En 2023, selon l’Office fédéral de la statistique (OFS), 1'036 femmes (âgées en moyenne de 80 ans) et 693 hommes (78 ans en moyenne) ont mis fin à leurs jours avec assistance. Cette différence s’explique principalement par des facteurs démographiques, en particulier la plus longue espérance de vie des femmes. Avec le vieillissement de la population, ce phénomène devrait encore s’accentuer.

La position du Conseil fédéral

Dans sa réponse, le Conseil fédéral rappelle que la Suisse dispose déjà d’un cadre légal étoffé, qui combine le Code pénal, la loi sur les professions médicales, les réglementations cantonales et les codes de déontologie médicale.
«Le cadre juridique du suicide assisté est déjà suffisamment clair aujourd’hui», affirme-t-il. Le gouvernement rappelle notamment que:
  • le Tribunal fédéral a jugé en 2021 et 2024 que les médecins ne peuvent pas prescrire de pentobarbital de sodium à une personne en bonne santé;
  • les autorités cantonales de surveillance peuvent sanctionner les manquements, allant jusqu’à l’interdiction définitive d’exercer;
  • plusieurs cantons (Genève, Vaud, Neuchâtel, Valais, Zurich) disposent déjà de règles précises encadrant la pratique dans les hôpitaux, les EMS ou les institutions publiques.
Le Conseil fédéral insiste en outre sur le fait que la Confédération n’a pas la compétence d’édicter une réglementation générale des organisations d’aide au suicide, cette responsabilité revenant en premier lieu aux cantons.

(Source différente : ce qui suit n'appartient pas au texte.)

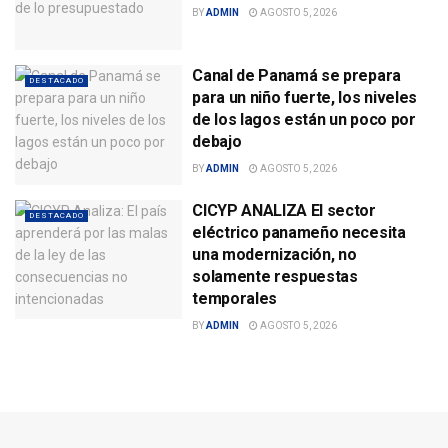
BY
ADMIN
AGOSTO 5, 2026
Canal de Panamá se prepara
DESTACADO
para un niño fuerte, los niveles
de los lagos están un poco por
debajo
BY
ADMIN
AGOSTO 5, 2026
CICYP ANALIZA El sector
DESTACADO
eléctrico panameño necesita
una modernización, no
solamente respuestas
temporales
BY
ADMIN
AGOSTO 5, 2026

Pas de nouvelle loi, mais un rapport possible

Si la motion devait néanmoins être adoptée par le premier conseil, le gouvernement se réserve le droit de la modifier en demandant, dans un premier temps, la rédaction d’un rapport exploratoire. Celui-ci permettrait de préciser les conditions, procédures et mécanismes de surveillance envisageables.
Mais pour l’heure, le Conseil fédéral recommande le rejet pur et simple de la proposition, confirmant son attachement à un modèle qu’il juge «modéré et équilibré».